··· DATA EXCERPTS
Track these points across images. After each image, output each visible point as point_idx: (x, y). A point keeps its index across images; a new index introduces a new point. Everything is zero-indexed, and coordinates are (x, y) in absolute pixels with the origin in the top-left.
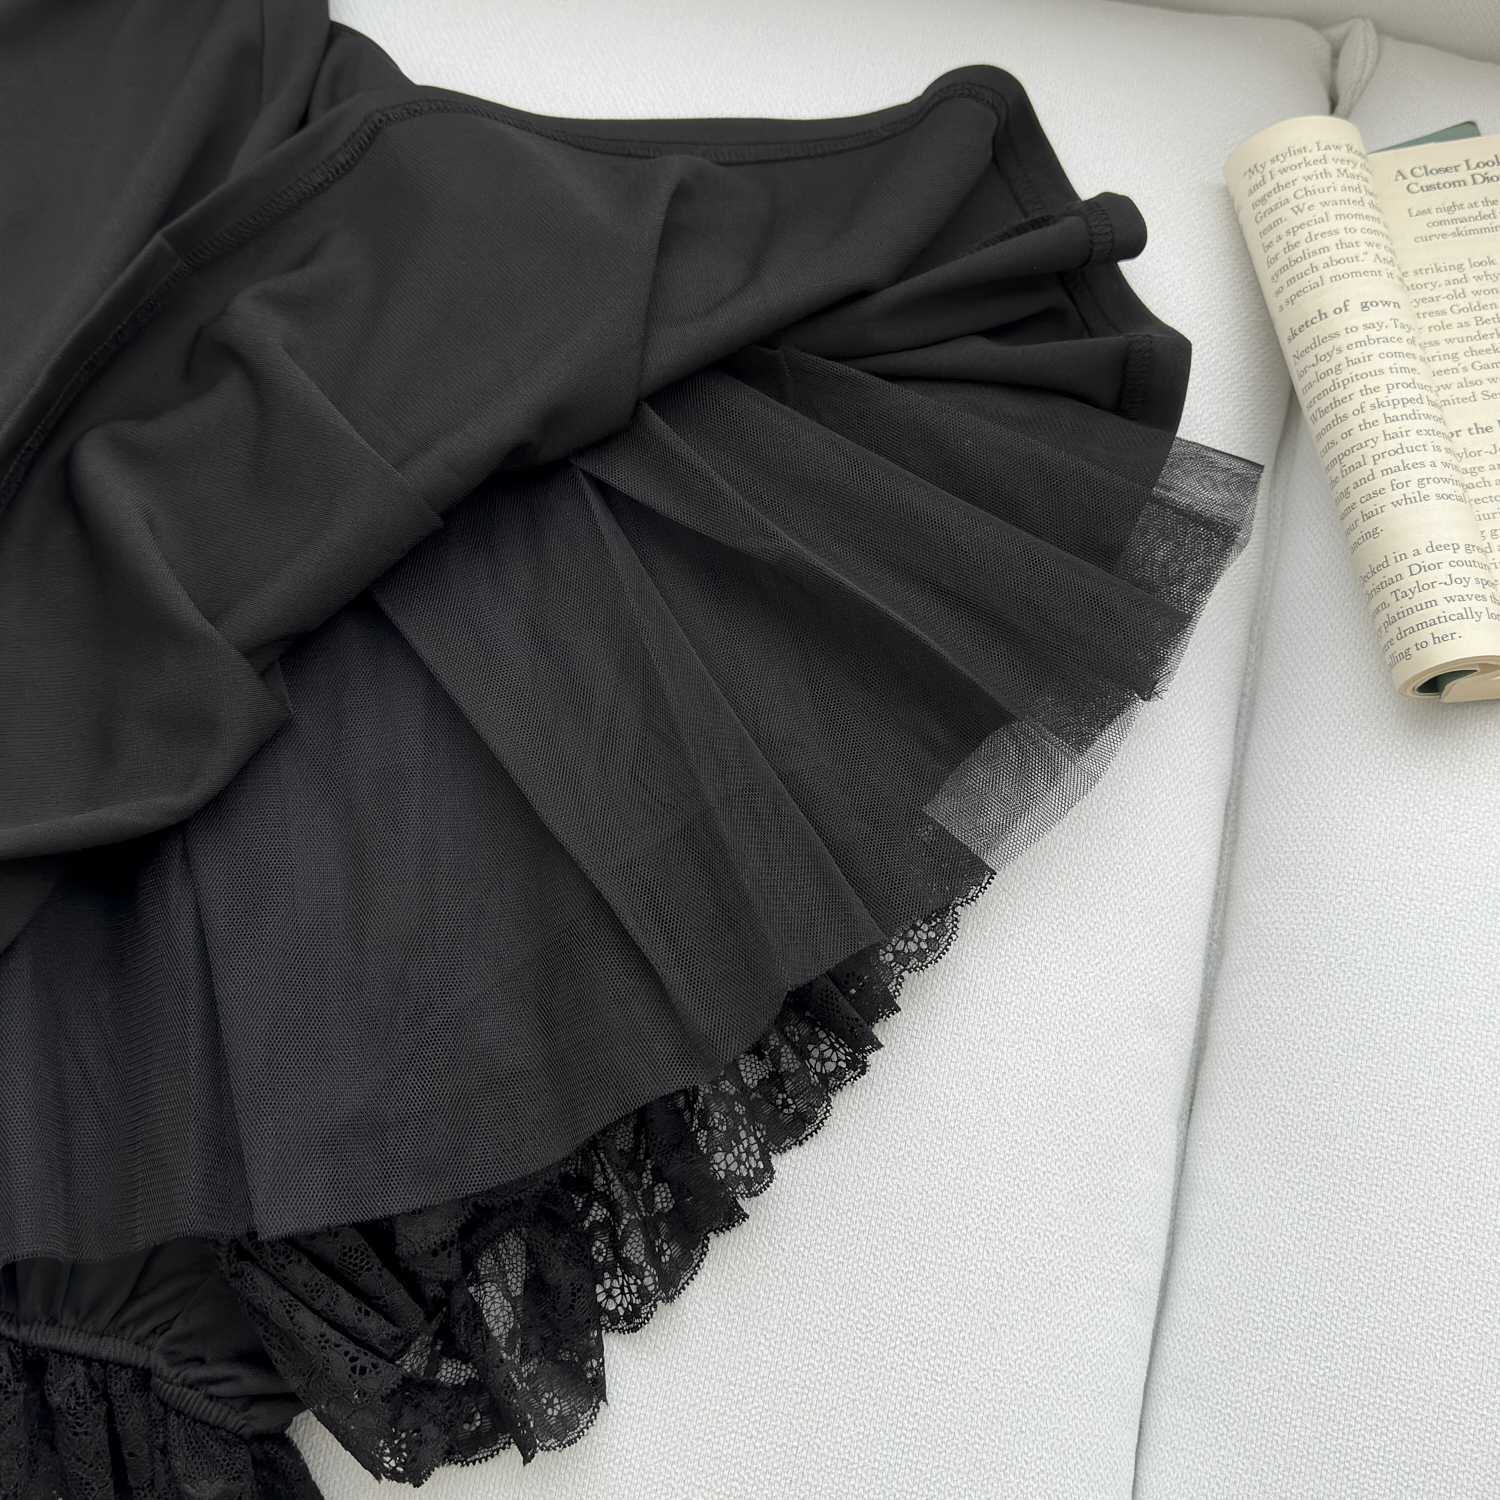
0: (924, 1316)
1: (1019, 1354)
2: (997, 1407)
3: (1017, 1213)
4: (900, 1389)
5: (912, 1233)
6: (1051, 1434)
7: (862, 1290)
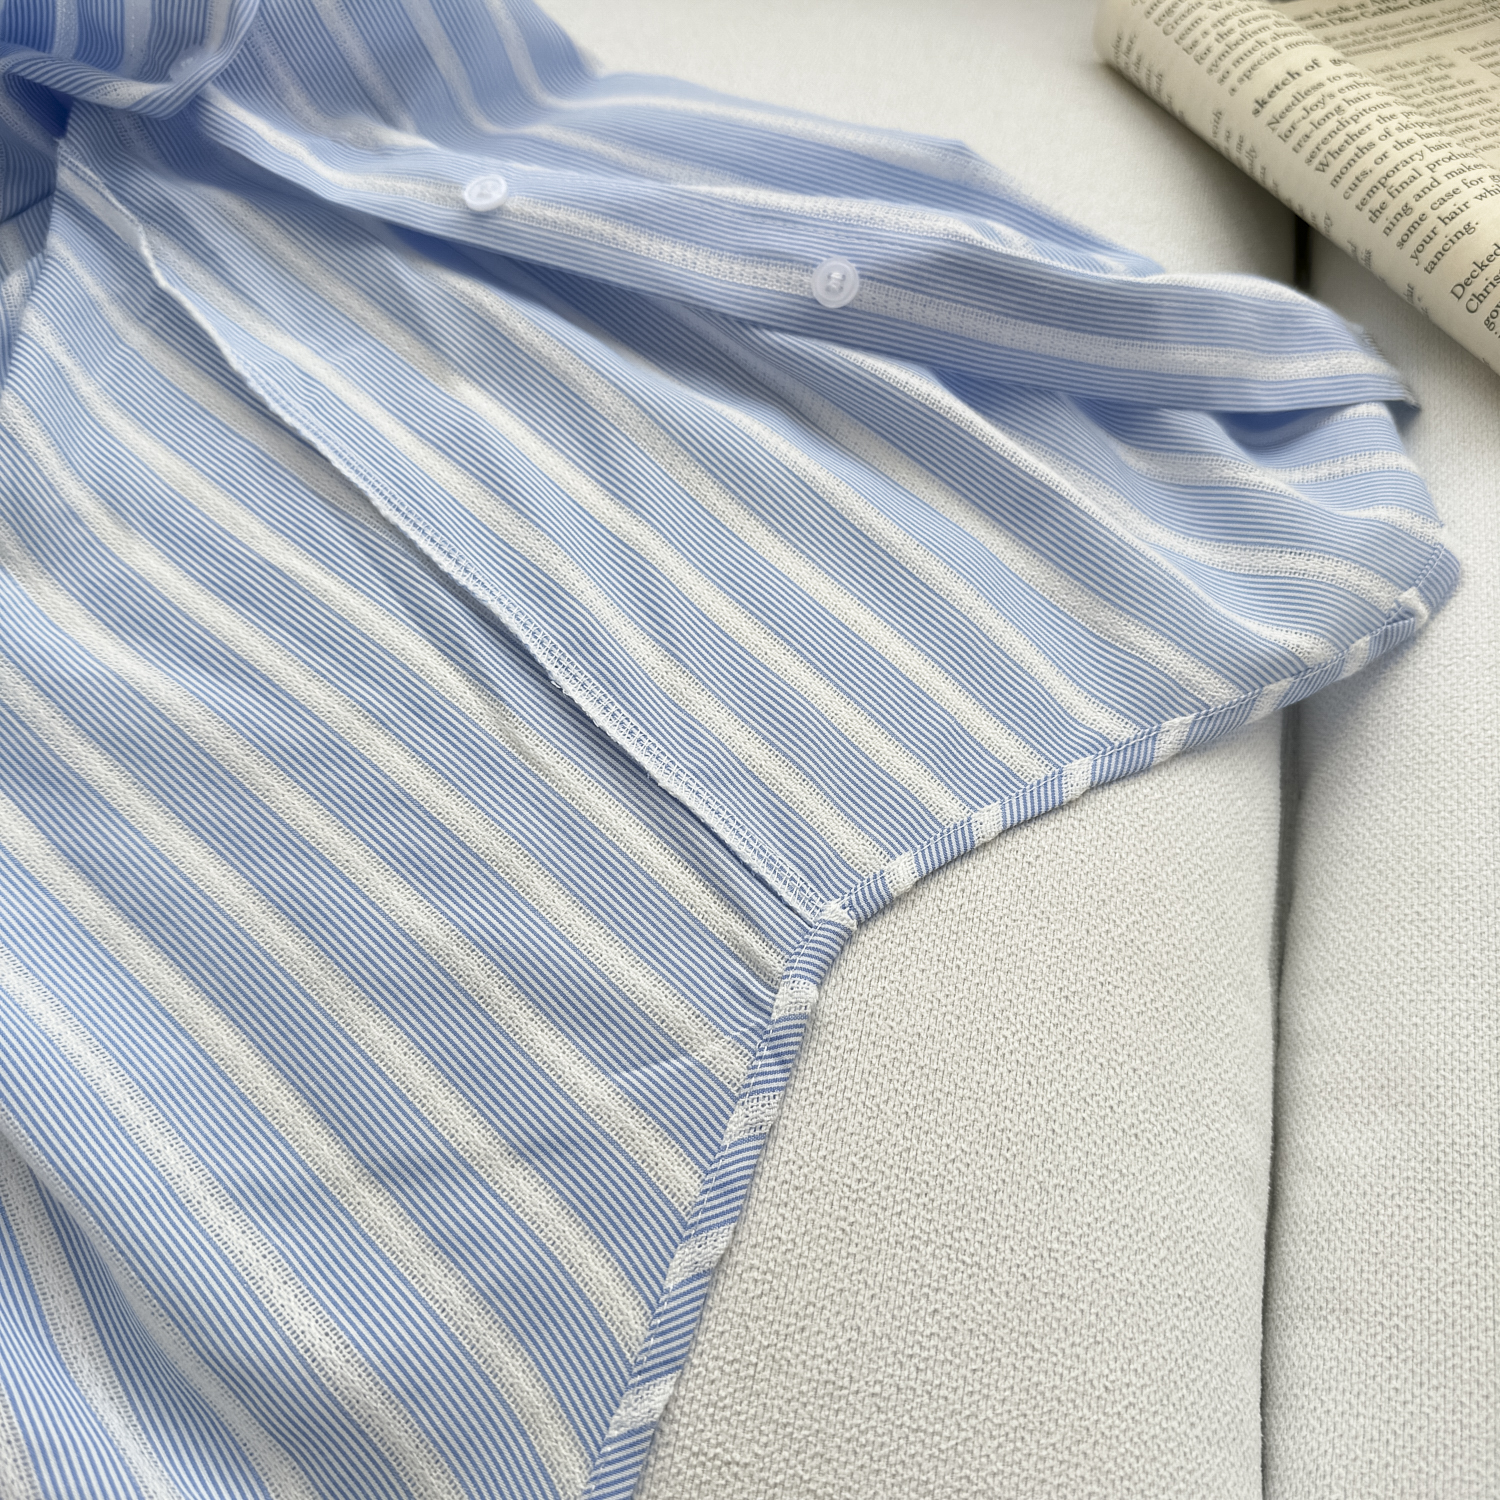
······
— DIRECTIONS —
A precise copy of each record, with the images removed, should be output.

— WORKED SOLUTION —
Track these points across images. After each image, output each visible point as point_idx: (x, y). A point keeps its index across images; a new index introduces a new point. Everything is zero-indexed, and coordinates are (x, y) in absolute pixels with the origin in the top-left.
0: (924, 1316)
1: (1019, 1354)
2: (997, 1407)
3: (1017, 1213)
4: (900, 1389)
5: (912, 1233)
6: (1051, 1434)
7: (862, 1290)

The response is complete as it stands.